STUDY TEXT:
BEGIN

# Real-World Outcomes of Antifungal Prophylaxis in Adult Acute Lymphoblastic Leukemia Patients: A Multicenter Comparison of the Use of Fluconazole and Micafungin

**Authors:** Unal Atas, Utku Iltar, Orhan Kemal Yucel, Hasan Salur, Merve Cagla Bilek, Tayfun Ustabas, Ozlem Candan, Gulten Korkmaz, Selin Kucukyurt, Pinar Tiglioglu, Sureyya Yigit Kaya, Burak Deveci, Atakan Tekinalp, Rafiye Ciftciler, Aysun Senturk Yikilmaz, Tayfun Elibol, Tayfur Toptas, Ahmet Kursad Gunes, Omur Gokmen Sevindik, Leylagul Kaynar, Rabin Saba, Isik Atagunduz, Gulsum Ozet, Volkan Karakus, Ozan Salim, Erdal Kurtoglu, Levent Undar

PMC · DOI: 10.3390/jcm14207294 · Journal of Clinical Medicine · 2025-10-16

## TL;DR

This study compared fluconazole and micafungin for preventing fungal infections in adult ALL patients and found similar effectiveness between the two drugs.

## Contribution

The study is the first multicenter retrospective comparison of fluconazole and micafungin in adult ALL patients.

## Key findings

- Fluconazole and micafungin showed similar rates of invasive fungal infections (8.7% vs. 9.4%).
- Multivariate analysis confirmed no significant difference in IFI incidence between the two antifungal agents.
- Prior bacterial infection increased the risk of IFI by 2.7-fold, and IFI-positive patients had longer neutropenia.

END

INPUT DATA:

BEGIN

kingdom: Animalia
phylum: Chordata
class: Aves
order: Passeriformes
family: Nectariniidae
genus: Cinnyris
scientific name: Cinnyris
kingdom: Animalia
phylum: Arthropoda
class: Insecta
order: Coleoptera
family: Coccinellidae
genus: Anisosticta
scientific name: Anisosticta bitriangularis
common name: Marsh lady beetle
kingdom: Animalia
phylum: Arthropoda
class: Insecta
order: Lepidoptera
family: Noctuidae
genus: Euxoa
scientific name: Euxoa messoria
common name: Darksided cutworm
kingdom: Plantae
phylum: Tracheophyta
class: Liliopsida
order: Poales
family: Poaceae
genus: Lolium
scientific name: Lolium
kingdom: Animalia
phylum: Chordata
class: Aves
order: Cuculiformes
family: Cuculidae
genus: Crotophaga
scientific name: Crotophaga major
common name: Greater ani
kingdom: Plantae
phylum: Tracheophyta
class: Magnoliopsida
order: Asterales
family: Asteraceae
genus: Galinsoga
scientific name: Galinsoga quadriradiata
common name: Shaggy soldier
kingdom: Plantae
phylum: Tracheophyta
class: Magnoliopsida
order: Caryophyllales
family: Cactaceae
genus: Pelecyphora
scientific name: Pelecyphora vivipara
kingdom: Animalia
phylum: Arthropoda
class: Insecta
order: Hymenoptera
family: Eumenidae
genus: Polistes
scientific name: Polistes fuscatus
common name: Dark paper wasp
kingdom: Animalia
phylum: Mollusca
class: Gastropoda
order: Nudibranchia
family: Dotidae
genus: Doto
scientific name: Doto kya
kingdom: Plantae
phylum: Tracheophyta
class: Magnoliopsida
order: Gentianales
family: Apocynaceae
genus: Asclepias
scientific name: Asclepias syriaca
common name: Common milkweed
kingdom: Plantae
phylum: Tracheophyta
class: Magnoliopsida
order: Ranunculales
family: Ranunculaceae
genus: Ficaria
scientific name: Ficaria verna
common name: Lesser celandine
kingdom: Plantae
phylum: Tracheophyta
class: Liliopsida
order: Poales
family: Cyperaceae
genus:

END

WHAT YOU NEED TO DO:
Extend the summary of the antifungal prophylaxis study above, picking up after its last key finding.

REPLY TO THE EXERCISE:
## Abstract

Background: Adult acute lymphoblastic leukemia (ALL) patients are at increased risk of invasive fungal infections (IFIs) due to intensive therapy and prolonged neutropenia. While pediatric guidelines support administering fluconazole or mold-active agents, the evidence in adults is limited. This study presents the first multicenter retrospective comparison of fluconazole and micafungin use in this setting. Methods: We retrospectively analyzed 336 adult ALL patients from 11 centers in Türkiye (2010–2024) who received fluconazole (n = 230) or micafungin (n = 106) during induction chemotherapy. IFIs were classified according to the EORTC/MSG criteria. Results: The median age was 38.5 years, and 38.7% were female. Proven/probable IFIs occurred in 8.9% of patients, with similar rates between the fluconazole and micafungin groups (8.7% vs. 9.4%; p = 0.82). Multivariate analysis confirmed no significant association between the prophylactic antifungal type and IFI incidence, indicating comparable outcomes across groups. The median prophylaxis duration was longer with fluconazole, while the discontinuation rates, switch patterns, and subsequent antifungal use were comparable. The overall infection rates (~60%) and distribution of bacterial, viral, and polymicrobial infections were similar between the two groups. Prior bacterial infection increased the risk of IFI by 2.7-fold, and IFI-positive patients had longer neutropenia. At the end of induction, the remission, refractory, and mortality rates were similar between groups. The median overall survival was 24 months. Conclusions: Fluconazole and micafungin showed similar efficacy as the primary antifungal prophylaxis treatment in adult ALL patients. Given the limited evidence in adults and the ongoing need to optimize antifungal strategies, prospective randomized trials directly comparing these agents in this population are needed to confirm and expand upon our findings.

## Linked entities

- **Chemicals:** fluconazole (PubChem CID 3365), micafungin (PubChem CID 477468)
- **Diseases:** acute lymphoblastic leukemia (MONDO:0004967), neutropenia (MONDO:0001475)

## Full-text entities

- **Diseases:** ALL (MESH:D054198), bacterial infection (MESH:D001424), infection (MESH:D007239), neutropenia (MESH:D009503), IFIs (MESH:D000072742)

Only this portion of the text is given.